|Purswell, Joseph - Jody|
Submitted to: Poultry Science
Publication Type: Peer Reviewed Journal
Publication Acceptance Date: 12/16/2013
Publication Date: 6/2/2014
Citation: Olanrewaju, H.A., Purswell, J.L., Collier, S.D., Branton, S.L. 2014. Effects of genetic strain and light intensity on blood physiological variables of broilers grown to heavy weights. Poultry Science. 93:970-978.
Interpretive Summary: The poultry industry has made rapid progress in improving the efficiency of broiler growth and production through genetics, nutrition, along with changes in environmental management, resulting in more rapid broiler growth. This improvement in growth performance and carcass characteristics have come with physiological, immunological, biochemical, and anatomical changes and the consequences are not clear. Manipulation of lighting programs is a strategy used to reduce the incidence of metabolic and skeletal disorders in broiler chickens. Rate of development differs among genetic strains and lighting needs may be genetic strain specific in order to optimize growth performance. Most studies have not evaluated gradient levels of light intensity at ranges typically used in commercial practice on blood physiology of early- and late-developing broiler chickens. To address this knowledge gap, we investigated the effects of genetic strain, Ross × Ross 308, which has been selected for fast growth and high efficiency, and Ross × Ross 708, which has been selected for high yield and light intensity that are typical of those found in commercial poultry production on various blood physiological parameters in broilers grown to heavy weights under environmentally controlled conditions. We observed the effects of genetic strain on most of the examined blood physiological variables, but all these changes are still within the normal acid-base homeostasis ranges. However, there was no main effect of light intensity or strain by light intensity interaction on most of examined blood physiological variables. In addition, exposure of modern broiler strains to varying light intensity produced no effect on plasma corticosterone, suggesting that these levels of light intensities did not induce physiological stress in modern broiler strains. The results of this study supplement current knowledge of physiological response to differing lighting levels and may be used for further investigations on the health and respiratory physiology of early- and late-developing broiler strains grown to heavy weights. This study shows the positive influence on profits to commercial poultry facilities that are using low lighting environment to reduce energy utilization costs, hyperactivity, and pecking damage without physiological stress effects on broiler health.

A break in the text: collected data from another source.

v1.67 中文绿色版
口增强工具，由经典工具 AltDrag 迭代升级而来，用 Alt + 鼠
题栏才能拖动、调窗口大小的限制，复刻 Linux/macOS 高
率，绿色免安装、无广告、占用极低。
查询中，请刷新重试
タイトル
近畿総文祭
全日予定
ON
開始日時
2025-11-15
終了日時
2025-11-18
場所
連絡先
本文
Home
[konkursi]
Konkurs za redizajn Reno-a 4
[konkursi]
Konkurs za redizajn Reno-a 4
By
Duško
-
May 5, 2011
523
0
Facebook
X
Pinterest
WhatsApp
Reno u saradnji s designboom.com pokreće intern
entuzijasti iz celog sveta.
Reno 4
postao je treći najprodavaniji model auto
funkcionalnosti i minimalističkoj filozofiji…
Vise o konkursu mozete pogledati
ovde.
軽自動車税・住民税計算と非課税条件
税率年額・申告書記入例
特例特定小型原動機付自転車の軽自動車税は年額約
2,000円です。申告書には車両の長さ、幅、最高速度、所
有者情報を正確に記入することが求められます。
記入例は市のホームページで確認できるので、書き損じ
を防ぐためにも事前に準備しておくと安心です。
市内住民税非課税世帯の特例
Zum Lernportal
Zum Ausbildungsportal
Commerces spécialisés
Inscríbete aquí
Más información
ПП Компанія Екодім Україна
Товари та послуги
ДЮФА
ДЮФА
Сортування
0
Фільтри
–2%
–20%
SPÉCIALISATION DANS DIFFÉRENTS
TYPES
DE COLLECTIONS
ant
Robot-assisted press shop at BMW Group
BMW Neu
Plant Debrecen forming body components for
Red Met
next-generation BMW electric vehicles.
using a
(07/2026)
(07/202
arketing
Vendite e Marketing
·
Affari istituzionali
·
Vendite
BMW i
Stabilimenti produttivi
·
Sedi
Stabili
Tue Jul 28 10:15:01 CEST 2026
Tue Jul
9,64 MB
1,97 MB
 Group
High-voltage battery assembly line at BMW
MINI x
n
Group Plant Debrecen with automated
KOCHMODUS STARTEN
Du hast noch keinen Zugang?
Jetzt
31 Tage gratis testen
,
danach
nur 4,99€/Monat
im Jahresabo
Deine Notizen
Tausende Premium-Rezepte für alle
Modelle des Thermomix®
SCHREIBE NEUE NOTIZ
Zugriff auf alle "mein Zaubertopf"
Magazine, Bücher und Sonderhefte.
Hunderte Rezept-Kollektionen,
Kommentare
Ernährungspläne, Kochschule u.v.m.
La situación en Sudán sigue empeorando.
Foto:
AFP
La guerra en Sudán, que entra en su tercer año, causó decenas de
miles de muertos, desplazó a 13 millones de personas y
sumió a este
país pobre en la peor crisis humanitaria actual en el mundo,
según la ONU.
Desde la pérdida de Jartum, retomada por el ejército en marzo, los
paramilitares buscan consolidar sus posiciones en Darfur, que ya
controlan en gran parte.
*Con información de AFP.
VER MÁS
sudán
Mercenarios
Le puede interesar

Technical Abstract: The effects of genetic strain, light intensity and their interaction were examined on blood physiological variables of broilers maintained in environmentally-controlled rooms in each of 5 trials. The study consisted of a 2 × 5 factorial arranged in a randomized complete block design with 10 treatments of 2 strains (Ross × Ross 308 and 708) and exposure to 5 light intensities (25, 10, 5, 2.5, 0.2 lx) with chicks equally and randomly distributed at 1 d of age. The 5 light intensities were randomly assigned from d 22 to 56 d of age. Feed and water were provided ad libitum. Venous blood samples were collected on d 21 (base line), 28, 42, and d 56 of age. Main effects indicate that Ross × Ross 308 had significantly (P = 0.05) increased in BW, pCO2, Ca2+, Na+, Cl-, and T4 along with significantly (P = 0.05) reduced pH level, pO2, HCO3-, and T3 in comparison with Ross × Ross 708. There was no main effect of light intensity on all examined variables. In addition, there was no significant main effects of strain, light intensity or their interaction on sO2, Hct, Hb, K+, McHc, Glucose, mOsm and Anion gap. Physiologically, although Ross × Ross 308 had a significantly increased BW in comparison with Ross × Ross 708, but Ross × Ross 708 with significant (P = 0.05) increased in pO2, and T3 along with lower blood pCO2, and T4 will be physically more active. The results of this study supplement current knowledge of physiological response to differing lighting levels and may be used for further investigations on the health and respiratory physiology of early- and late-developing broiler strains grown to heavy weights. Plasma corticosterone was not affected by either treatments or strain indicating that the treatments did not induce physiological stress in broilers.